"Cloud computing allowed us to speed up the quality control process. We collaborated with Verily and the Broad Institute and used the Terra platform to both implement a standard processing workflow for whole genome sequence data and perform the quality control measurements needed for us to be confident in the data to be shared with the research community. We expect researchers will find these and other notebooks valuable resources for their own analytical pipelines. We look forward to future collaborations and seeing what tools the community creates for the analysis of this data."
- Lead WGS WG Scientist
The AMP PD public-private partners, through an AMP PD whole Genome Sequencing Working Group (WGS WG), identified quality control (QC) measurements that would be applied to AMP PD WGS data to ensure that the information from the thousands of whole genome sequences generated met inclusion criteria for release on the AMP PD Knowledge Platform.
To make this activity possible, and after a due diligence process, the WGS WG elected to focus this QC work in Jupyter Notebooks run on the Terra platform to enable an efficient collaboration around the analysis of 4,047 genomes.
As part of the QC these the WGS WG tearm performed concordance checks with NeuroX data and with the gender identified in associated clinical data.

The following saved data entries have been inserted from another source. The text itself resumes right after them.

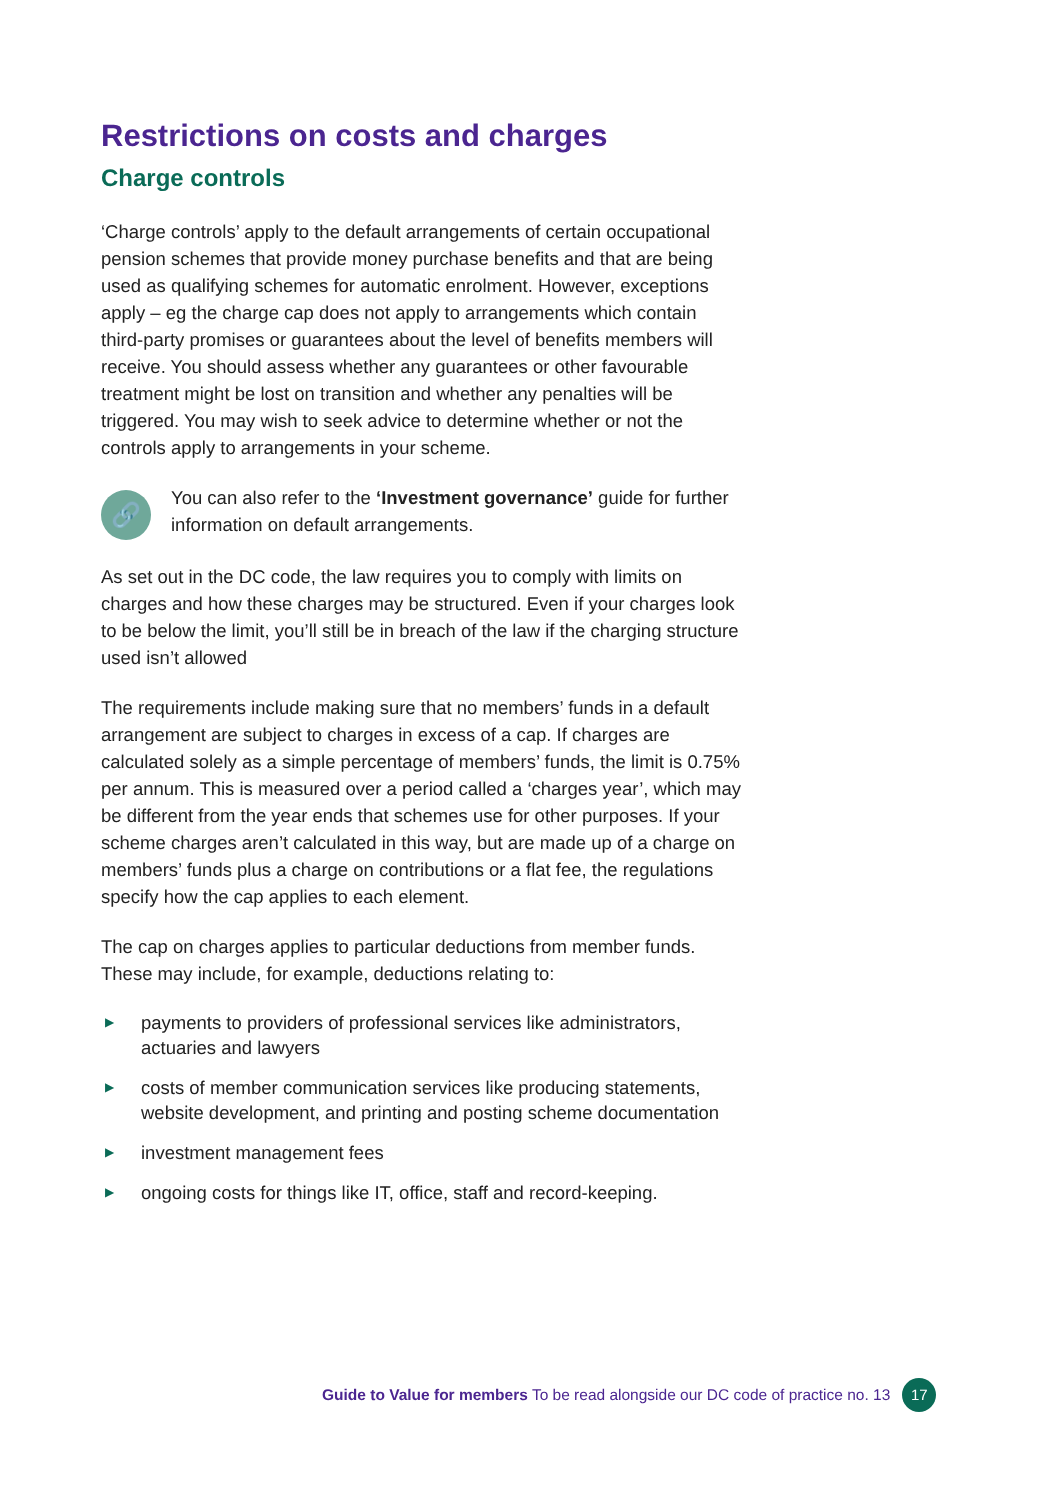Restrictions on costs and charges
Charge controls
‘Charge controls’ apply to the default arrangements of certain occupational pension schemes that provide money purchase benefits and that are being used as qualifying schemes for automatic enrolment. However, exceptions apply – eg the charge cap does not apply to arrangements which contain third-party promises or guarantees about the level of benefits members will receive. You should assess whether any guarantees or other favourable treatment might be lost on transition and whether any penalties will be triggered. You may wish to seek advice to determine whether or not the controls apply to arrangements in your scheme.
🔗
You can also refer to the ‘Investment governance’ guide for further information on default arrangements.
As set out in the DC code, the law requires you to comply with limits on charges and how these charges may be structured. Even if your charges look to be below the limit, you’ll still be in breach of the law if the charging structure used isn’t allowed
The requirements include making sure that no members’ funds in a default arrangement are subject to charges in excess of a cap. If charges are calculated solely as a simple percentage of members’ funds, the limit is 0.75% per annum. This is measured over a period called a ‘charges year’, which may be different from the year ends that schemes use for other purposes. If your scheme charges aren’t calculated in this way, but are made up of a charge on members’ funds plus a charge on contributions or a flat fee, the regulations specify how the cap applies to each element.
The cap on charges applies to particular deductions from member funds. These may include, for example, deductions relating to:
▶ payments to providers of professional services like administrators, actuaries and lawyers
▶ costs of member communication services like producing statements, website development, and printing and posting scheme documentation
▶ investment management fees
▶ ongoing costs for things like IT, office, staff and record-keeping.
Guide to Value for members To be read alongside our DC code of practice no. 13 17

As a result of this effort these Jupyter notebooks are now available in the AMP PD Terra workspace for others in the research community to use. This approach ensures transparency and reproducibility of AMP PD data.
Accelerating Discovery Through Cloud Computing
"Cloud computing allowed us to speed up discovery. We collaborated with Verily and the Broad Institute to test varying implementations of the standard processing pipeline for exome sequence data on both the cohort and population scale."
- AMP PD Collaborator
To make real scientific discoveries possible from so many sources of data, the data had to be reanalyzed for consistency. To reduce the possibility of technical artifacts, scientists had to perform realignment, recalibration, and re-genotyping of exomes. But there was a problem: none of the consortium members had enough local computational resources.
The team decided to use a fully managed service on the Google Cloud Platform. Scientists ran the Broad Institute’s GATK Best Practices pipeline using Google Genomics, processing the the exomes—starting with raw, unaligned sequence data and leading to a set of variant calls—in just three and a half weeks. The dataset was subsequently used to identify six new risk loci for Parkinson’s disease, helping scientists better understand genetic risks for the disease.
Even if hardware could have been procured, the effort would have taken months of compute time using local infrastructure. With the Google Cloud Platform, massive datasets can now be analyzed, giving scientists access to virtually unlimited compute resources for large-scale projects.